Turkish President Recep Tayyip Erdogan signed a decree on Friday ordering Istanbul's iconic Hagia Sophia museum to be handed over to the country's religious authority and reopened as a mosque, despite international outcry.
Erdogan shared the decree on Twitter with the caption "congratulations." An address to the nation was expected in the evening.
It was not immediately clear when the compound, originally built in the 6th century, would be open to Muslim worshippers. It was founded as a church, later converted into a mosque, and then operated as a secular museum that is a magnet for tourists.
The decree was signed by Erdogan just over an hour after Turkey's top administrative court overturned an earlier 1934 decree that made the Hagia Sophia a museum.
In justifying its ruling, the court said the Hagia Sophia is actually registered as a mosque and the property of a foundation established by the Ottoman Sultan Mehmed II, who in 1453 captured Istanbul, then known as Constantinople, and turned the already 900-year-old Byzantine church into a mosque.
The court was reviewing a 2016 petition by a little-known association which argued the Hagia Sophia was the property of Sultan Mehmed II.
It had also argued a signature by Mustafa Kemal Ataturk, the founder of the modern secular Turkish republic, on the 1934 cabinet decision was forged and thus invalid.
"The Council of State has corrected a wrong decision made 86 years ago," the petitioning association's lawyer Selami Karaman told by phone.
The verdict comes as a result of long-standing calls by Turkish Islamic hard-liners to turn the UNESCO heritage site back into a mosque.
UNESCO expressed concern
The United States, Russia and Greece, along with UNESCO, expressed concern ahead of the ruling.
"The concern of millions of Christians has not been heard," Russian Orthodox Church spokesman Vladimir Legoida spoke of Friday's court ruling, in comments carried by the Russian news agency Interfax.
Erdogan earlier this month rejected international criticism as an "attack" on Turkey's sovereignty.

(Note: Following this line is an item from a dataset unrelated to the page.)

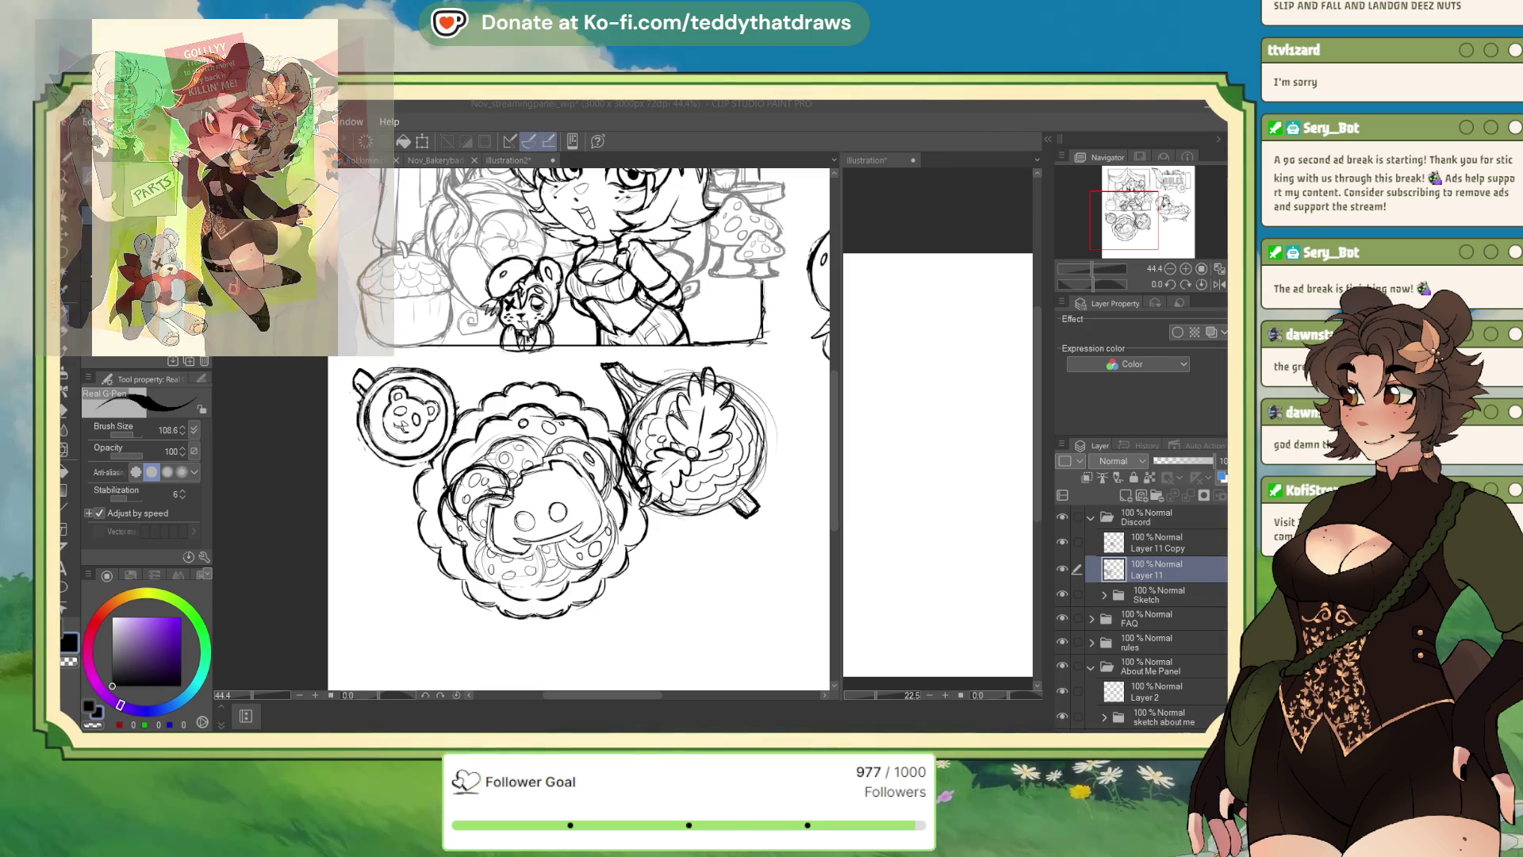
# Select the Discord layer group and apply a transform to it
pyautogui.scroll(-5, 579, 428)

Ahead of the decision on Friday, police barricaded the area around the Hagia Sophia.
A small group of people chanted Islamic and nationalist slogans, raising their index fingers and shouting "God is Great" behind a police barricade, footage from state news agency Anadolu showed.
The decision could undermine the universal value of the site and trigger a heritage review, UNESCO warned ahead of the court decision.
A cultural landmark for both Christians and Muslims, the Hagia Sophia attracted 3.7 million visitors in 2019, according to Istanbul governor's office.
The mosque conversion "will disappoint millions of Christians around the world," Istanbul-based Patriarch Bartholomew I, the spiritual leader of the Orthodox Christian Church, said in a statement earlier this month.
Karaman said the Hagia Sophia may not be able to be opened for Muslim worship immediately due to logistical issues including covering Christian symbols prohibited in mosques.
Curtain over Christian symbols
Pro-government media recently suggested stretching a curtain over the symbols, among them a well-known mosaic face of an angel uncovered in 2009.
Long a reminder of Turkey’s secular constitution to many with its neutral position, Hagia Sophia hosted an Islamic ceremony accompanied by a call to prayer back in 2016, the first such event in 84 years.
"Hagia Sophia Mosque" hashtag was a trending topic on Turkish Twitter on Friday, with members of the Cabinet also congratulating the conversion.
Lawmakers applauded as they stood up while the parliament speaker read out loud Erdogan's order, state broadcaster TRT footage showed.
Leader of main opposition secular Republican People's Party (CHP) Kemal Kilicdaroglu earlier this month accused Erdogan of "using as a political tool" the Hagia Sophia issue.
A recent poll by Turkey's Metropoll found that 44% of Turks believe the government brought Hagia Sophia on the agenda to divert attention from economic troubles.
Turkish media have reported that Islamic prayers could be held there on July 15, the fourth anniversary of a failed coup by a faction in the military.